Siamo chiamati a riflettere, comprendere e adorare l’amore del Padre. Egli è buono, anzi, è bontà assoluta, e manifesta la sua grandezza compiendo l’atto più divino che si possa pensare: consegnare il Figlio diletto nelle mani degli uomini, affinché il genere umano sia riscattato e ricondotto nel seno della santissima Trinità, laddove l’amore è totale. Senza questa volontà noi non potremmo mai pensare di essere uniti a Dio, ma una volta accolta la grazia divina possiamo rimanere nella Trinità, in Cristo, laddove non vi è condanna. Il giudizio è già stato espresso duemila anni fa ed è di assoluzione. Sotto la croce, se crediamo e obbediamo ai comandamenti, riceviamo il perdono dei peccati, il demonio è messo a tacere e il Padre ritrova in Cristo i suoi figli che altrimenti non avrebbero mai potuto riunirsi a lui. Dunque, il Padre non giudica. Chi giudica è Gesù, perché è lui che è morto in croce per noi. Ma il Padre ci giustifica, avendo resuscitato il Figlio e avendolo costituito intercessore. Qui il cerchio si chiude. Tutto è fatto, tutto è compiuto: basta solo credere, adorare, amare.


VANGELO DEL GIORNO

Dal Vangelo secondo Marco (Mc 9,2-10)
In quel tempo, Gesù prese con sé Pietro, Giacomo e Giovanni e li condusse su un alto monte, in disparte, loro soli.

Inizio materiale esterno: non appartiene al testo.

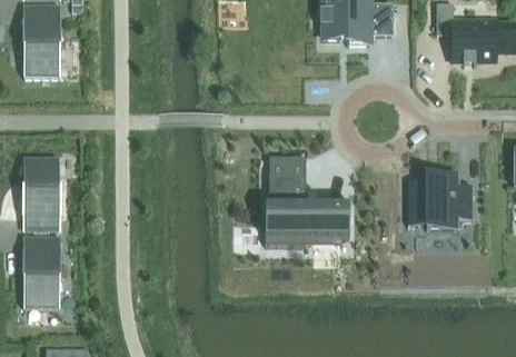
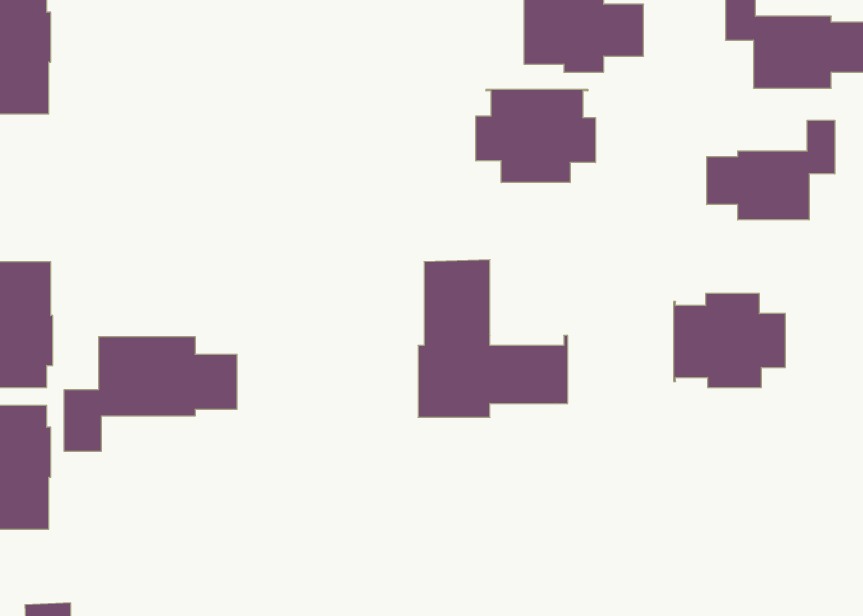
building: none -> [476,89,595,183]
building: none -> [707,120,835,220]
building: none -> [64,337,237,451]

Fu trasfigurato davanti a loro e le sue vesti divennero splendenti, bianchissime: nessun lavandaio sulla terra potrebbe renderle così bianche. E apparve loro Elia con Mosè e conversavano con Gesù. Prendendo la parola, Pietro disse a Gesù: «Rabbì, è bello per noi essere qui; facciamo tre capanne, una per te, una per Mosè e una per Elia». Non sapeva infatti che cosa dire, perché erano spaventati. Venne una nube che li coprì con la sua ombra e dalla nube uscì una voce: «Questi è il Figlio mio, l’amato: ascoltatelo!». E improvvisamente, guardandosi attorno, non videro più nessuno, se non Gesù solo, con loro. Mentre scendevano dal monte, ordinò loro di non raccontare ad alcuno ciò che avevano visto, se non dopo che il Figlio dell’uomo fosse risorto dai morti. Ed essi tennero fra loro la cosa, chiedendosi che cosa volesse dire risorgere dai morti. – Parola del Signore.

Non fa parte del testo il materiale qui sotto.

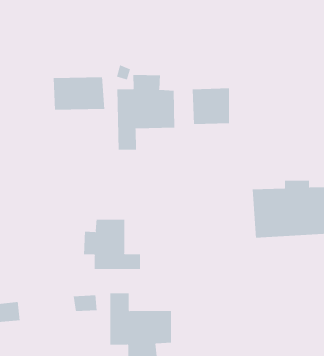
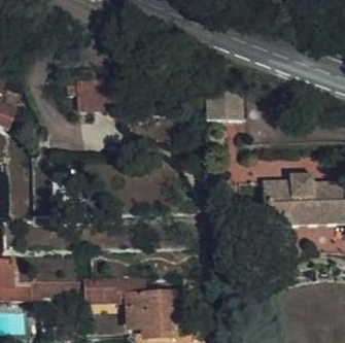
building: [117,74,175,150] -> none
building: [83,219,141,270] -> none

Commento al Vangelo del giorno

Come mai Gesù chiede il segreto ai tre discepoli, che pure aveva chiamato per essere testimoni della sua trasfigurazione? Non era questa una cosa bella da comunicare a tutti oppure da mostrare a tutti coinvolgendo gli altri discepoli? I tre devono tacere perché la trasfigurazione può essere capita pienamente solo dopo la risurrezione del Cristo, per dimostrare che quel Gesù che era morto sulla croce era lo stesso che qualche mese prima avevano visto avvolto nella gloria parlare con Mosè ed Elia. La scena del Tabor, totalmente divina, si assomma a quella tutta umana della croce, perché Gesù è Dio anche quando muore sul Golgota ed è uomo anche quando si trasfigura sfolgorando nella gloria del monte Tabor. Noi abbiamo bisogno di questa certezza per non diminuire l’umanità del Verbo davanti alla grandezza della sua divinità e non dimenticare mai la divinità del Cristo considerandolo semplicemente un uomo passibile, sofferente, debole. Tutta la nostra vita allora non sarà altro che questo lento, graduale ma continuo passaggio (tras-ferimento) dalla nostra realtà umana, faticosa e zoppicante, alla realtà divina, trasferimento che inizia per noi nel giorno in cui abbiamo ricevuto il Battesimo.